Mustafa, bu konuda şu ifadelerde bulunmuştur:

“Yok, öyle değil. Mesela ben susamamışım, su bana iyi gelir mi! Toprak da aynı.

Fazlası iyi değil. Mesela ürüne zeng vuruyor. Ben yaptım, gördüm. Üretimi de düşürüyor. Şeyde denedim: Pamukta. İki dönümlük yere 5 su verdim, diğer yerlere 8 su verdim. Az suladığım alandan diğerinin iki misli daha iyi mahsul aldım. Kozalarını saydım, az suladığım yerde ortalama 70 koza var, diğer yerlerde ortalama 30 koza var. Bir ara biber ekiyordum, onda da denedim. Bir yere 48 saat su bırakıyordum, bir yere 7 saat su bırakıyordum. Çok suladığım biber kurudu. Fazla su=üretim (artışı) değil yani.”

Emin, gereğinden fazla suyun ürünü öldürdüğünü, toprağı da çoraklaştırdığını ifade etmiştir.

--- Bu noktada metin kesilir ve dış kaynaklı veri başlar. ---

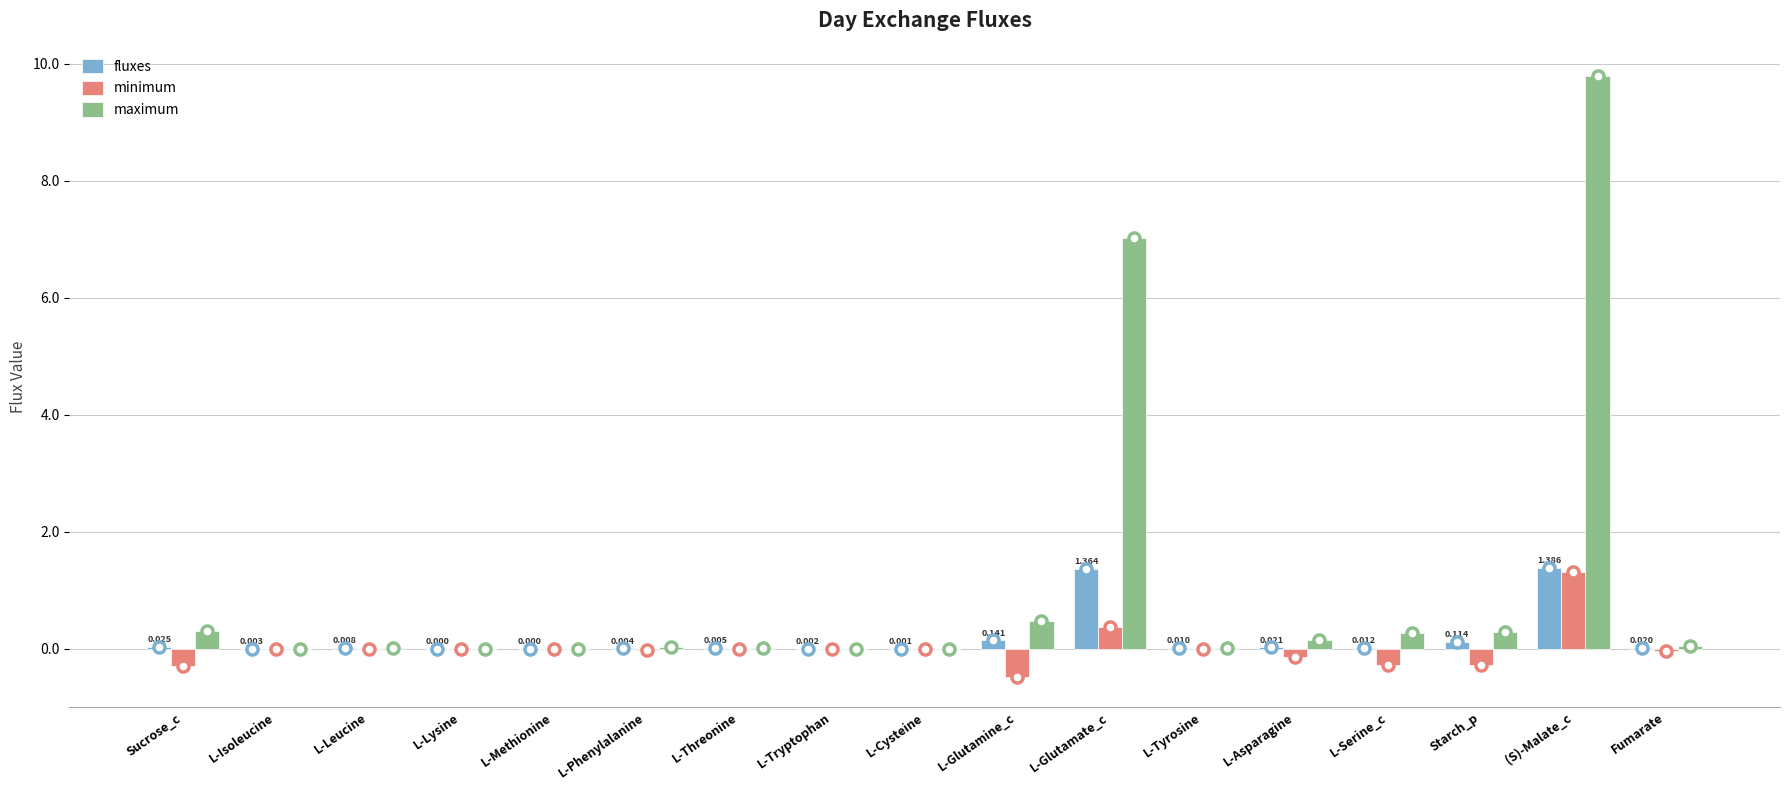

Which category has the highest value in the maximum series?

(S)-Malate_c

“Yok; çünkü bitki belli bir düzeyde su ister. Fazla su mahsulü de öldürür, toprağı da çoraklaştırır. Fazla su bitkiye zarar verince, gübre lazım oluyor. Ondan sonra ver babam gübreyi… Onun için fazla su hiç iyi değil. Hem mahsulüne zarar hem de gübre falan masrafını çıkarıyor.”

Mehmet; sulamanın, ürünün istediği düzeyde olması gerektiğini ifade etmiştir.

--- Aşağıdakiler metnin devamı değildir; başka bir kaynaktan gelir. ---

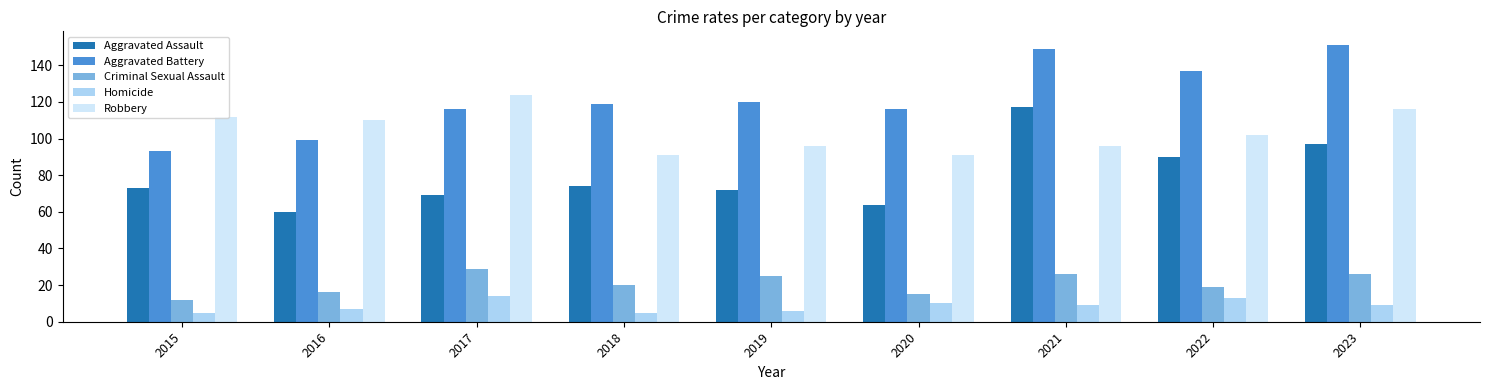

Is the value of Robbery at 2019 greater than the value of Aggravated Assault at 2015?

Yes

“Yok, dengeli sulamak lazım. Bitki istemediği sürece verdiğin su zarar olur. Hem bitki için kötüdür hem de tarla için. Fazla su verdin mi, üretim düşer; çünkü fazla su tarlaya da zararlı. Fazla su tarladaki vitamini öldürür. Vitamin ölünce millet

(konu-komşu-köylüler) asılıyor gübreye. Tarlada vitamin kalmayınca o da mecburi oluyor.

Yani masraf da çıkarıyor fazla su.

Kemal, gereğinden fazla suyun üretimi düşürdüğünü belirtmiştir.

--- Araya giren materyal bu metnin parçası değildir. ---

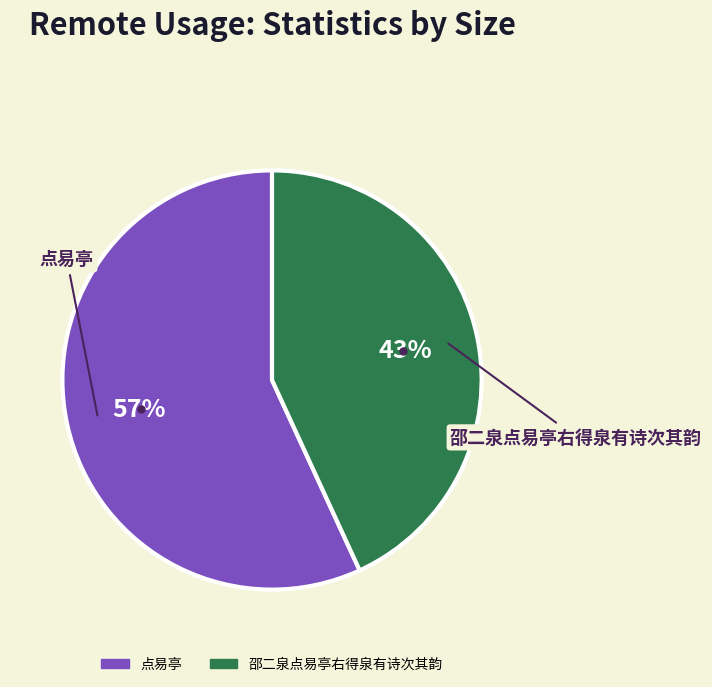

Count the number of slices in the pie.

2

“Fazla su üretimi arttırmaz. Yok öyle bir şey. Fazla su, tam tersine üretimi çok etkilemez. Yani bence (ürünün) istediği kadar su versen de üretim aynı, çok fazla su versen de üretim aynı. Ha, fazlası nedir, israftır. Başka bir şey değil.”

Bayram, sulamanın gereken oranlarda olması gerektiğini belirtmiştir.

Yok canııım, ne kadar çok sularsam üretim de o kadar artar olur mu! Mümkün değil. Su, gerektiği kadar verilmeli. Mesela ben buğdaya, mısıra, pamuğa her birine gerektiği kadar su veriyorum. Buğdaya en fazla 3 su veririm, mısıra 6, pamuğa 8 su veririm. En iyisi budur. Yani mühendise de danışmadım. Kendi yöntemim böyle.”

Ferdi, gereğinden fazla sulamanın üretime faydasının olmadığını belirtmiştir.

“Yok, fazlasının faydası yoktur. Benim arazimde fazla su alan bölgelerin üretimi düşüyor. Fazla su, toprağı da tuzlulaştırıyor. Hiçbir yönden (açıdan) fazla su iyi değildir.”

Hakkı da fazla sulamanın, üretim artışı anlamına gelmediğini belirtmiştir.

“Yok, fazla su, fazla üretim demek değildir. Fazla su, zarar bile verir. O da hem tarlaya hem de mahsule. Tarlayı çoraklaştırır, üretimi de azaltır. Onun için bitkinin hakkı neyse onu vereceksin. Gerisi hem zarardır hem de boş israftır.”

Görüşme sonuçlarından da anlaşıldığı gibi çiftçi katılımcıların tamamı, “toprağı ne kadar çok sularsam üretim de o oranda artar” anlayışını paylaşmamaktadırlar. Hatta bir katılımcı (Kemal) haricindeki tüm çiftçi katılımcılar, fazla sulamamanın üretim artışını getirdiği anlayışı bir tarafa, tersine fazla sulamanın üretimi düşürdüğünü ifade etmişlerdir. Araştırmacılara göre de tarımsal üretim sürecinde gereğinden fazla suyun kullanılması toprağın verimini düşürmektedir (Yanar, 1999: 77). Dolayısıyla görüşmeye dahil olan katılımcıların sulama ve üretim artışı arasındaki ilişki bağlamında belli bir bilgi düzeyinde oldukları görülmektedir. Çevik’e (1999: 50) göre, özellikle sulamaya yeni başlayan arazilerde, genellikle çiftçiler, araziye ne kadar fazla su verilirse, ürünün o kadar artacağı inancı içerisindedirler. Oysa araştırma alanımızda, görüşme sonuçlarından da anlaşıldığı üzere çiftçiler, fazla suyun üretim artışını getirmediğini, tersine üretimi düşürdüğünü belirtmişlerdir. Dolayısıyla,

“çiftçiler, tarlayı ne kadar çok sularsam verim de o oranda artar eğilimini taşıyorlar”

şeklindeki yaygın kanaatin, araştırma alanımızdaki çiftçiler için geçerli olmadığı görülmektedir.